Moment of Clarity; When obsessions grow old, it might just be time to find a new one…


By: Gretchen Darnley

I once ended a two-year relationship.  He and I didn’t date the entire two years, but that’s how long it took for the on-again/off-again affair to run its course and finally come to an end.  After a year and a half of being on, we broke it off for six months.  I left Los Angeles and headed back east to live with my family.
Sometimes you just have to go home.
I thought for sure if I left LA, I would be able to get on with my life in peace.  No such luck.  During those six months in North Carolina, my ex just couldn’t seem to leave me alone. He evil-texted me pretty relentlessly and we would often fight over the phone. He couldn’t seem to let it go, couldn’t seem to let me go.  He just had to keep stoking the fire.
Then suddenly, his grandfather died.  I guess he got introspective or maybe just lonely, and so he gave me a call. Rather, a nice call. He said that he loved me and wanted me to come back to LA.  He even said he was ready for marriage, the whole shebang.
I felt for him, and a part of me knew I still loved him, so across the country I went.
Long story short, I got back to LA, and we got back together.  We never really talked about the time when we were broken up.
We strangely never addressed how either of us had felt about the whole thing.  He did say he was sorry for the way he had treated me and that he didn’t want to hurt me again.
He said he loved me.
Once I was back and settled, I naturally began to wonder when this whole getting-married-and-having-babies thing we had talked about was going to start.
Of course, he had no answer.  And of course, we eventually started to fight.  A lot.  I constantly felt on-edge and insecure, unsure about his love.  But somehow I persevered.  I mean, the phone calls, the texting, the drive across the country— it had all seemed so romantic to me.  Like it was fate, my destiny, and I was moving back to reclaim it.  But I was crying almost every day, plotting how to get him to move back to North Carolina with me, hating my job, and never seeing my friends, let alone making any new ones. I just focused on the fact that we were back together, and my heart went pitter-patter.

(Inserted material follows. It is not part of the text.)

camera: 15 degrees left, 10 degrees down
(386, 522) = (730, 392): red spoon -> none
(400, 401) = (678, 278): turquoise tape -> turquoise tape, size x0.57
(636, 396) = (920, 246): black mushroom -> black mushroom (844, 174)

Then one day the axe fell. We got into a huge argument complete with yelling, crying, and a lot of other fun stuff that I won’t go into.
I screamed at him, “God, sometimes I just feel like breaking up.!”
And he said, “Ok.”
So we broke up.  Again.  And I was devastated.  Again.
Panic attacks ensued, and I drove to a girlfriend’s house where I stayed for two days. I cried and cried and cried.  There I was, hanging out with two of my closest girlfriends.  I hadn’t even hung out with them more than twice in the three months I’d been back, and they were soooo there for me.
On the third day, I had to drag my ass out of the house to run some errands. I was driving to the store, crying, and listening to a Beatles song on the radio when suddenly my eyes cleared.
I started laughing hysterically.   I was FREE!!!!
I had been so obsessed with the idea of this stupid, emotionally abusive relationship working out, that I had forgotten all about my life. I was so set on this idea of marriage and babies and all of this other bullshit, that I was settling for some guy, who, at the end of the day, probably didn’t even like me, or if he did, he had a really strange way of showing it.
I had let this obsession take over my life. I had let it make me miserable.  I hadn’t even realized it had taken me over.This really got me thinking: how many of us have obsessions that have more or less begun to rule our lives?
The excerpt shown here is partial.